I couldn't agree more!

I believe another problem is some of the online communities who are trying to be helpful and simply end up promoting more bad design -- ChurchMediaNet pops to mind.

The real question is how do we show these folks there's a better way?

I've got to say, it's not about better marketing, it's about personal connections. Sure, we may on some level call this marketing, but it has more to do with one-to-one interactions.
Websites will never go away. Certainly, the more well-designed the site, the better. But people would really rather here a story than read a statement of beliefs.
This is about personal touches far more than it is about web hits.

I disagree Ryan. How can/does one make personal connections w/out first letting other's know such a potential relationship exists?

That's where studying the Scripture to see where it intersects with the marketing ideas such as conversion goals and/or lead generation comes into play.

Hey, one need only see how Paul worked with the Greeks in Athens with regards to the "unknown god" approach to see that in action.

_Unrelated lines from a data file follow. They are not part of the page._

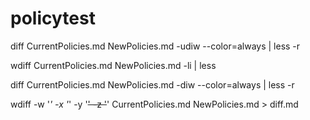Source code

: # policytest


diff CurrentPolicies.md NewPolicies.md -udiw --color=always | less -r

wdiff CurrentPolicies.md NewPolicies.md -li | less

diff CurrentPolicies.md NewPolicies.md -diw --color=always | less -r

wdiff  -w '<em>' -x '</em>' -y '<strike>' -z '</strike>' CurrentPolicies.md NewPolicies.md > diff.md
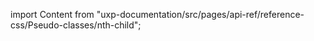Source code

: 
import Content from "uxp-documentation/src/pages/api-ref/reference-css/Pseudo-classes/nth-child";

<Content query="product=photoshop"/>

It's all about education instead of just being a lemming and/or wishing the "marketing fairy" would come down and bestow knowledge w/out effort. Or as it is written in Romans 10:14 & 15:
"How then will they call on him in whom they have not believed? And how are they to believe in him of whom they have never heard? And how are they to hear without someone preaching? And how are they to preach unless they are sent?"

Church marketing is about equipping the priesthood of the believer to preach. We don't do that - instead what I see is alot of individuals and churches lazily being different like everyone else.

Dean, I agreee with your posting. And that's mainly because I live as a part of that agent of change that just happens to be changing things, but keeping the Word intact. Keep asking questions, and pushing past marketing and towards Christ in all aspects of our changing lives.

Ryan, you are correct as well. It is not just about the marketing, its about where that marketing needs to educated, edify, and empower the Body to be with one another in ways that it hadnot before. If you will, its always been about relationship, we now have new threads and a different pace of life in which to apply it. So yes, its about the interpersonal, but also how we week interpersonal Christ-led relationships in front of the pace of life that is evolving all around us.